Comment by rgmerk
9 hours ago
It's not clear (yet) what a 100% clean energy powered world would use to cover the last couple of percent of demand when loads peak and/or variable generation troughs for extended periods.
It'll be some combination of demand management (which isn't nearly as horrifying as people make it out to be), pumped hydro, long-duration batteries like iron-air, but also possibly burning hydrogen or hydrogen-derived synthetic fuels (produced by electrolysis when hydrogen is abundant) and/or biofuels in turbines.
Somebody calculated that a home in UK needs 1 Megawatt-Hour battery to backup solar energy during the winter.

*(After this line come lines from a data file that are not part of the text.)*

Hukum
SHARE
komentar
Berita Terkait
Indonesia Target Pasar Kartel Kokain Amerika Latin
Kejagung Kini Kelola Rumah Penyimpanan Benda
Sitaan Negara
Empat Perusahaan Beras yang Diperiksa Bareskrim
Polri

I suspect in 10 years that may cost below 25K, a small fraction of the property cost.
There is a time- honored, straightforward way to deal with the last two percent problem, which is to overbuild by a couple of percent or so.
That’s not how the maths works unfortunately.
Basically, you end up having to overbuild to crazy levels, or build insane amounts of battery storage, which only gets used a few days a year.
That is right (if rather exaggerated, and I will note that it was you who originally picked the figure of two percent), and in practice, we accept a certain risk that we will not always have all the capacity we want, even though (or because) we cannot precisely predict how big or often these events will be. There is no particular reason to think this specific case is any different.